Page:London - Les Temps maudits, 1974.djvu/75

Cette page a été validée par deux contributeurs.
LES TEMPS MAUDITS

Depuis longtemps, il connaissait les ambitions de sa mère pour son cadet, mais cette pensée ne lui inspirait plus de rancœur. Il ne se tracassait plus de rien, pas même de cela.

— Je sais, maman, ce que tu projetais pour Will : le laisser à l’école pour en faire un comptable. Mais c’est inutile, je m’en vais. Il faudra qu’il travaille.

— Et après t’avoir élevé comme je l’ai fait ! dit-elle en pleurant, remettant son tablier sur son visage en dépit de ses bonnes résolutions.
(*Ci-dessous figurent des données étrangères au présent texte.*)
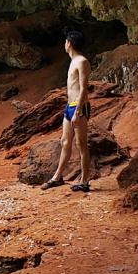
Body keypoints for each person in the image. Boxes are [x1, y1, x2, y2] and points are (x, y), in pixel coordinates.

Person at [42, 31, 92, 192]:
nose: (64, 44)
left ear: (69, 43)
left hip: (79, 107)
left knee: (81, 145)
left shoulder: (82, 62)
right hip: (69, 106)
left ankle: (85, 182)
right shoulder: (73, 61)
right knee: (65, 141)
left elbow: (84, 88)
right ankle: (57, 177)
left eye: (65, 41)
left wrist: (77, 111)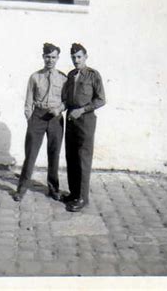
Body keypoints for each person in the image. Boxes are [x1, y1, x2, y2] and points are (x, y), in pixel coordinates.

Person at [13, 43, 67, 202]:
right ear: (43, 57)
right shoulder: (35, 77)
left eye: (53, 57)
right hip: (38, 116)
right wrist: (30, 118)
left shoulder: (63, 78)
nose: (50, 60)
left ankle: (53, 189)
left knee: (54, 154)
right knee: (30, 155)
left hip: (55, 117)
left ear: (57, 58)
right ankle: (21, 189)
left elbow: (66, 100)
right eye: (47, 57)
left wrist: (60, 109)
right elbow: (28, 101)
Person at [61, 43, 106, 212]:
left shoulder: (93, 75)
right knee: (71, 156)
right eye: (73, 57)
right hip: (71, 118)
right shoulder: (71, 75)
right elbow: (66, 98)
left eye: (79, 57)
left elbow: (101, 99)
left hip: (86, 120)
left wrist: (83, 110)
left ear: (86, 57)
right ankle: (73, 193)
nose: (76, 60)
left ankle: (82, 198)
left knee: (83, 158)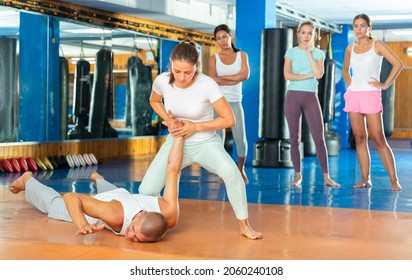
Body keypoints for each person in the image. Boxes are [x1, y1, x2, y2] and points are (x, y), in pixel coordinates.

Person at [139, 40, 262, 240]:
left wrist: (195, 126)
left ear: (197, 66)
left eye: (188, 72)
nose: (182, 77)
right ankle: (162, 217)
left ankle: (244, 226)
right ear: (171, 64)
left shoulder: (207, 84)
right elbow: (154, 100)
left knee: (233, 175)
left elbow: (228, 119)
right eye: (177, 71)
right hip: (175, 142)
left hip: (205, 143)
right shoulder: (162, 80)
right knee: (146, 189)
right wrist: (168, 119)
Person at [9, 136, 185, 242]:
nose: (130, 235)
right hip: (110, 204)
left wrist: (179, 137)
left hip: (120, 195)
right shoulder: (115, 215)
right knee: (55, 206)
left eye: (137, 238)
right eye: (132, 229)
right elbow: (71, 197)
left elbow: (174, 169)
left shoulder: (169, 213)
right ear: (140, 214)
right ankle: (28, 181)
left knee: (113, 193)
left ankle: (98, 178)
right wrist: (82, 223)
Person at [342, 14, 403, 191]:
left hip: (370, 94)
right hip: (354, 95)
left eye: (362, 26)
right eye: (355, 26)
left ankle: (394, 180)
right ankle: (365, 179)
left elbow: (397, 63)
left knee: (378, 138)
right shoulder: (349, 49)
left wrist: (384, 84)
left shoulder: (377, 45)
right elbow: (345, 69)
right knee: (360, 138)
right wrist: (349, 82)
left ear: (369, 28)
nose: (358, 29)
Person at [283, 20, 339, 187]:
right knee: (294, 138)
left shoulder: (319, 53)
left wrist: (309, 54)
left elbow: (319, 74)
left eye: (310, 33)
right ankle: (298, 175)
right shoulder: (291, 52)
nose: (306, 36)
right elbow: (287, 75)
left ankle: (326, 177)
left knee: (319, 138)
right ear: (298, 34)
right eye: (303, 32)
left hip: (311, 97)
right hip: (293, 96)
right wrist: (308, 76)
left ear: (314, 35)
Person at [208, 24, 250, 184]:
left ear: (230, 36)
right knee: (218, 139)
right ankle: (224, 172)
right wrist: (235, 77)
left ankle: (240, 170)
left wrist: (223, 79)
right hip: (218, 102)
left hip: (235, 101)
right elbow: (213, 79)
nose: (222, 40)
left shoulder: (242, 56)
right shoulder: (214, 59)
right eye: (218, 38)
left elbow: (245, 75)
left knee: (240, 138)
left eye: (224, 36)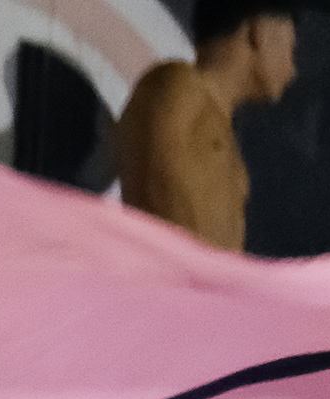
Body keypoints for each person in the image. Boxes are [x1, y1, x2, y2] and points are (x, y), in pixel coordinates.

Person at [118, 1, 296, 252]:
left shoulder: (208, 113)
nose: (292, 70)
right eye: (292, 47)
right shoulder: (179, 88)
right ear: (260, 31)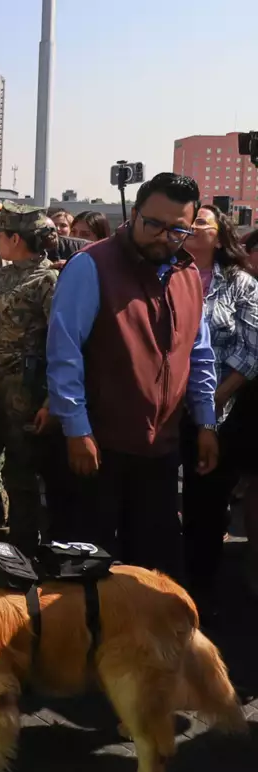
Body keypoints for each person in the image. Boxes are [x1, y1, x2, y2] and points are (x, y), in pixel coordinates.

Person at [48, 172, 218, 579]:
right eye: (154, 224)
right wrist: (76, 430)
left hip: (161, 450)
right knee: (88, 571)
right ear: (135, 212)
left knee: (155, 571)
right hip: (98, 447)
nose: (163, 236)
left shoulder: (188, 276)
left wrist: (207, 420)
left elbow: (199, 353)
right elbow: (64, 353)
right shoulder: (92, 266)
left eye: (177, 228)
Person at [179, 204, 258, 610]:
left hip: (219, 413)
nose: (191, 229)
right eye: (187, 223)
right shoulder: (168, 274)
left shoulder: (241, 283)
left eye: (201, 223)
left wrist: (216, 397)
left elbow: (251, 350)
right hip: (166, 409)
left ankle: (201, 591)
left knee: (205, 504)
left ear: (219, 234)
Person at [0, 204, 61, 552]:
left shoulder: (48, 280)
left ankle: (25, 551)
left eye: (0, 236)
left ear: (16, 238)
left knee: (22, 475)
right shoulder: (1, 275)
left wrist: (50, 401)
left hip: (26, 394)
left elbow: (62, 344)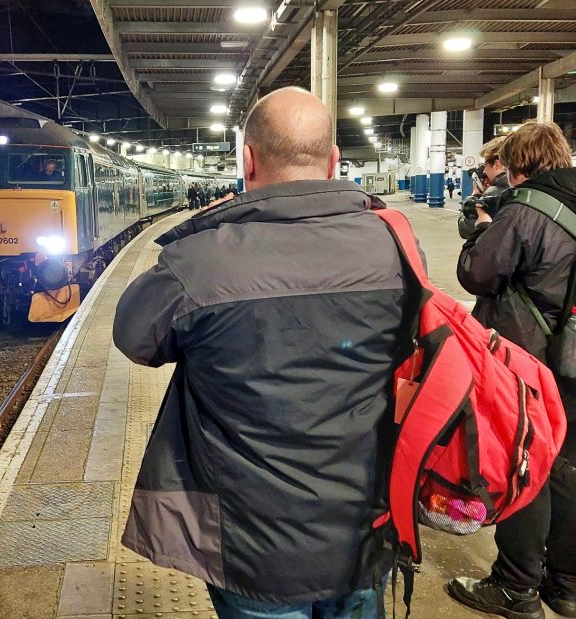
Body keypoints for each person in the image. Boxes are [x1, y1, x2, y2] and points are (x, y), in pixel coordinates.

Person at [113, 86, 410, 618]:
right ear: (334, 162)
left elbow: (135, 337)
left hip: (248, 544)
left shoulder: (202, 260)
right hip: (367, 525)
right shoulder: (395, 246)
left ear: (246, 160)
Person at [449, 121, 576, 619]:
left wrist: (484, 228)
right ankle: (566, 587)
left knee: (526, 472)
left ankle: (515, 587)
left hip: (534, 372)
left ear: (517, 164)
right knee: (574, 476)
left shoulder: (526, 210)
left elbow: (477, 273)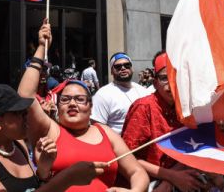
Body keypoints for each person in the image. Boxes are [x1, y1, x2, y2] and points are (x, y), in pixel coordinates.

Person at [19, 20, 149, 191]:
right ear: (58, 106)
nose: (72, 103)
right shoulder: (49, 129)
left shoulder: (106, 133)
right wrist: (42, 47)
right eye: (65, 99)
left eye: (80, 99)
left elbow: (137, 172)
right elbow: (25, 96)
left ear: (91, 106)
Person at [0, 84, 107, 191]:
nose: (26, 116)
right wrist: (67, 178)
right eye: (19, 113)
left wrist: (43, 170)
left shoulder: (18, 145)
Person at [121, 53, 207, 191]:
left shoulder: (190, 108)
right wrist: (171, 177)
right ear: (155, 83)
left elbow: (193, 146)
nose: (171, 84)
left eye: (176, 78)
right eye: (164, 78)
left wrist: (172, 179)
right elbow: (126, 158)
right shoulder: (144, 107)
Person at [91, 53, 150, 134]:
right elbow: (97, 127)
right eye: (118, 66)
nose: (123, 68)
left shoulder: (143, 91)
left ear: (132, 68)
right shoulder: (103, 94)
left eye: (127, 65)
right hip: (119, 144)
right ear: (111, 71)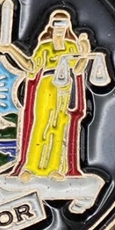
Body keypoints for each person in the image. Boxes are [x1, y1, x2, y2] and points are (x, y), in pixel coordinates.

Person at [18, 10, 91, 179]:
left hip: (64, 87)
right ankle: (31, 167)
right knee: (42, 123)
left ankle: (56, 168)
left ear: (68, 27)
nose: (59, 28)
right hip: (47, 85)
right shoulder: (45, 47)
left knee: (60, 123)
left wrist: (85, 54)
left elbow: (78, 69)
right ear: (51, 26)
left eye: (63, 24)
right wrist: (11, 50)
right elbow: (31, 67)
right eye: (56, 24)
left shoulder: (71, 46)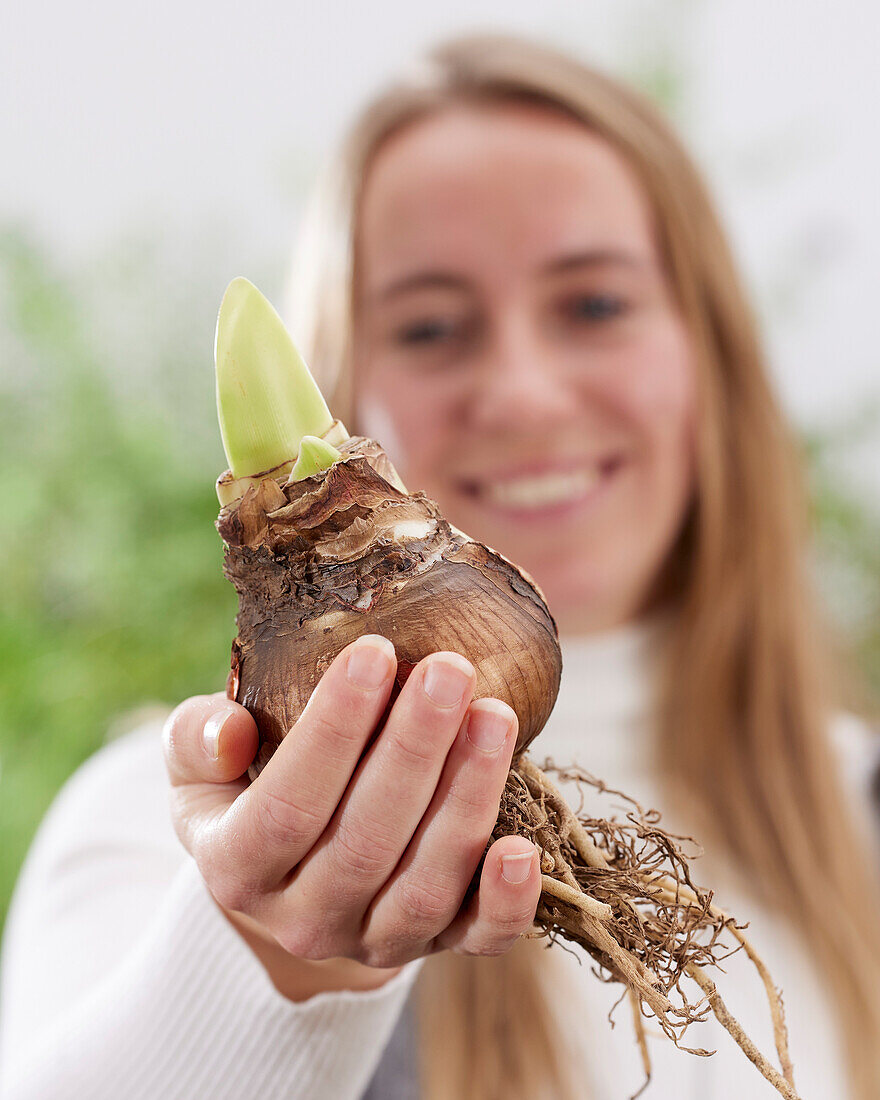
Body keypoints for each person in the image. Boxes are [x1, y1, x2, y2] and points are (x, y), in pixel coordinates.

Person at [1, 32, 879, 1100]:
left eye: (593, 304)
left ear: (712, 357)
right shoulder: (169, 828)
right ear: (342, 394)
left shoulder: (863, 805)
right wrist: (271, 953)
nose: (520, 393)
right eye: (429, 326)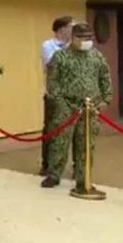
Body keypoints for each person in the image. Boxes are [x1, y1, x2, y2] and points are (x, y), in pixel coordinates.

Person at [42, 23, 112, 194]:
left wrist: (106, 99)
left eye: (89, 38)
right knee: (59, 142)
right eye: (82, 38)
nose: (86, 41)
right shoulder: (61, 57)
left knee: (86, 144)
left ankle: (83, 178)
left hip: (90, 108)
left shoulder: (96, 57)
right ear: (73, 38)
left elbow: (105, 78)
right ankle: (54, 174)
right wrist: (59, 101)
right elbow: (52, 82)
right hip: (66, 105)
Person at [40, 16, 74, 176]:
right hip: (54, 95)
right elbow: (54, 65)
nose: (72, 31)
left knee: (75, 131)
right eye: (70, 27)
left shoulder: (74, 47)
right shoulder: (48, 45)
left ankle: (76, 167)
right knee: (50, 129)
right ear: (61, 29)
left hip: (72, 95)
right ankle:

— Tu ne m’as jamais élevé, répondit-il avec une bienveillance attristée. Je me suis élevé tout seul, maman, et j’ai élevé Will. Il est plus gras que moi, et plus lourd, et plus grand. Quand j’étais gosse, je crois bien que je n’ai pas eu suffisamment à manger. Peu d’années après la naissance de l’autre, j’étais à l’atelier et j’ai gagné la pâtée pour lui aussi. Mais tout cela est fini. Will peut se mettre à la besogne comme moi, ou aller au diable, je m’en fiche ! Je suis fatigué. Je pars. Ne veux-tu pas me dire adieu ?

Pas de réponse. La tête couverte de son tablier, elle pleurait. Il s’arrêta un instant sur le pas de la porte.